Background
I am working on a problem for a rudimentary business intelligence initiative. I'm in IT by trade, so this level of mathematics is a bit of a stretch for me.
Problem
Finance projects sales on a monthly basis. I want to break it down to a daily sales number, with a nod to the average percent sales on a given day of the week.
Sample input data
- $S = $ Month sales projection: $50,000$
- $[DP]=$ Percent sales based on day of week
| Su | Mo | Tu | We | Th | Fr | Sa |
|---|---|---|---|---|---|---|
| $0$ | $0$ | $18$ | $19 $ | $20$ | $22$ | $21$ |
- $[DN] = % $ Number of each sales day in month:
| Su | Mo | Tu | We | Th | Fr | Sa |
|---|---|---|---|---|---|---|
| $0$ | $0$ | $4$ | $4$ | $4$ | $4$ | $5$ |
My Attempts
First, I've done two different routes to get a 'workable' answer, but I'm not satisfied.
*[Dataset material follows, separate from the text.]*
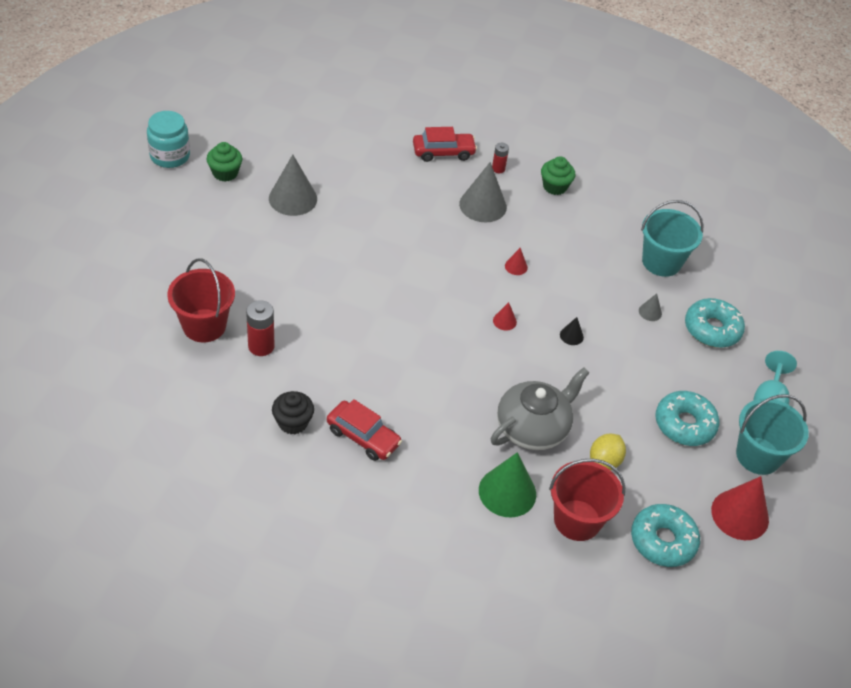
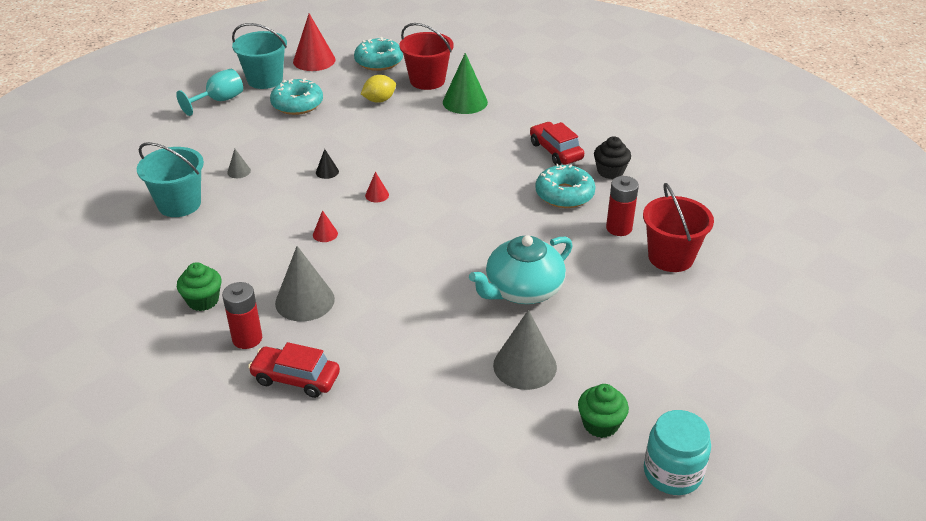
camera: 150 degrees left, 10 degrees down
(322, 258) = (522, 290): none -> turquoise teapot
(498, 169) = (247, 338): red battery -> red battery, size x1.65
(533, 428) = (415, 127): grey teapot -> none
(712, 329) = (201, 149): turquoise donut -> turquoise donut (564, 194)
Both involve an error correction step, which is my indicator that this is not the correct method.
Attempt #$1$
$[X] = \frac{[DN]}{Average[DN]}(S\cdot [DP])$
$[Y] = (S-sum([X])\cdot [DP] $
Daily Budget $= \frac{([X] + [Y])}{[DN]}$
Result
| Su | Mo | Tu | We | Th | Fr | Sa |
|:---|:---|:---|:---|:---|:---|:---|
| $0$ | $0$ | $2137.5$ | $2256.25$ | $2375$ | $2612.5$ | $2495$ |
Attempt #$2$
$ X = (\frac{S}{sum([DN]})\cdot(1+DP-Average[DP])\cdot[DN] $
$ [Y] = (S-sum([X])\cdot [DP] $
Daily Budget $= \frac{([X] + [Y])}{[DN]}$
Result
| Su | Mo | Tu | We | Th | Fr | Sa |
|:---|:---|:---|:---|:---|:---|:---|
| $0$ | $0$ |$2332.26$|$2356.01$ | $2379.76$ | $2427.26$ | $2403.76$ |
Desired Result
Numerically, I don't know what the correct numbers should be. But eliminating the error correction step (the $[Y]$) seems like a good idea.
Thank you for any input you may have.